This Month’s Letter

Remembrance Sunday

Words from WW1 Issue St Johns Gospel, ‘For God so loved the world, that he gave his one and only son, that whosoever believes in him shall not perish but have eternal life’. John 3:16

War is no respecter of parental wish. In one of my former churches, St John’s, Churchill there is a plaque on the wall, remembering two thirteen-year-old boys. They were too young to have gone to war but were nevertheless were killed by a Nazi bomb dropped when they were out in the fields, playing nearby, in 1944. When I first read that plaque it felt very close to home, the ages of those boys so similar to that age of my own children at the time. Sometimes we feel like crying out in grief and lament at the injustice of war, like the writer of the Psalms: ‘Why, Lord, do you stand far off? Why do you hide yourself in times of trouble?’ (Psalm 10)

However, it’s not God that causes war, though it is convenient for many human agendas to wage wars in his name. The free-will and creative ability God gave us was intended as a gift to be used for the good of humanity and our planet – but free will can also be turned towards selfish gain or harm of others. Nations frequently fight over territory – but if we’re honest we see even in ourselves the seeds of larger conflict – that tension with our neighbour, for example, over the location of their fence or the intrusion of their noise or home extension.

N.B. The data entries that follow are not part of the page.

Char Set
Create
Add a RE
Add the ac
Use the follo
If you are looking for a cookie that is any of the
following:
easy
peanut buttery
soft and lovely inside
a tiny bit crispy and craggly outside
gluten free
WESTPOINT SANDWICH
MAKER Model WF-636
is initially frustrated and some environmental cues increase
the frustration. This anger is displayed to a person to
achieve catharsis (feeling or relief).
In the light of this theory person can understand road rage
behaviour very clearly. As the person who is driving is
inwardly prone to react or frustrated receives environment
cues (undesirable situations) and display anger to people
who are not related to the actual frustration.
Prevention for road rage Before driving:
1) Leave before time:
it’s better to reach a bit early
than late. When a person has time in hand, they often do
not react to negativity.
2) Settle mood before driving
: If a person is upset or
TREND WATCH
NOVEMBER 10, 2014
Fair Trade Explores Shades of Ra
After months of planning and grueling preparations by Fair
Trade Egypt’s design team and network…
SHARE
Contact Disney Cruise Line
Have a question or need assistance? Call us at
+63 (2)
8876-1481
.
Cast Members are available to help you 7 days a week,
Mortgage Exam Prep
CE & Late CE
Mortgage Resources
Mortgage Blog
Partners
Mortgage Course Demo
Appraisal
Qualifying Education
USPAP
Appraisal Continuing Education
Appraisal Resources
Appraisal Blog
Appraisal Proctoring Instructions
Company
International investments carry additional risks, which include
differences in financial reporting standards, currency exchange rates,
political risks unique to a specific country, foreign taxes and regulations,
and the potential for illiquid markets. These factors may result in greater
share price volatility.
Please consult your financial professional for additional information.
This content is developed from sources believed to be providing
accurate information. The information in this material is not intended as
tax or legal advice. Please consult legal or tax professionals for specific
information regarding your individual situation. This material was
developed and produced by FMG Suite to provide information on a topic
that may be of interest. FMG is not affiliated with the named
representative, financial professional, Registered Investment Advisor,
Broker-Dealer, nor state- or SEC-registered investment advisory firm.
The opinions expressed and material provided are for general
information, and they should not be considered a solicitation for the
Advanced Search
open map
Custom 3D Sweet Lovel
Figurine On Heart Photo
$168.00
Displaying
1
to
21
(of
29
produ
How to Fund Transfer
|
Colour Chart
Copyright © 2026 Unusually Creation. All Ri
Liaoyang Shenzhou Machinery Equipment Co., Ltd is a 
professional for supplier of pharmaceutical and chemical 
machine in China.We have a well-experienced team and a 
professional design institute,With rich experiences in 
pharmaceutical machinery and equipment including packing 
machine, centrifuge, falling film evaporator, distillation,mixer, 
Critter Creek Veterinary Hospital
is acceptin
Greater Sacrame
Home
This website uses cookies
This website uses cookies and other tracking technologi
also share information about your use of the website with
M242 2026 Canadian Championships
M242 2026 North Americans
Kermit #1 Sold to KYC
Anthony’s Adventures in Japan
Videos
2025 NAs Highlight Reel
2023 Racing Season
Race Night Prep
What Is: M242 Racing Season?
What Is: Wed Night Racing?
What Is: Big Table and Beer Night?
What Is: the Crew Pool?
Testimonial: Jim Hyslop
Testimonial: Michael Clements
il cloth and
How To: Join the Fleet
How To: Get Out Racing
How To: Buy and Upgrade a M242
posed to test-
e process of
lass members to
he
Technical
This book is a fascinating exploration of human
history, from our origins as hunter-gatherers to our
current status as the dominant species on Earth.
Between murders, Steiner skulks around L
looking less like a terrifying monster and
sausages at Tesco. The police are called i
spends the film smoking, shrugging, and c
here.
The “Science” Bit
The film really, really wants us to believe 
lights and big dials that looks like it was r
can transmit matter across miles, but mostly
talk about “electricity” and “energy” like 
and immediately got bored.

And so these are some of the reasons why we remember together as a community on Remembrance Sunday. We remember to honour those who stood against large scale aggression in years past, and secured the freedom we enjoy today. We remember those who continue to preserve that freedom by serving in our armed forces. But we also remember we are a fallible people, who remain ourselves in need of a saviour, and that God promises one day to bring true hope, justice and peace through his son, Christ Jesus.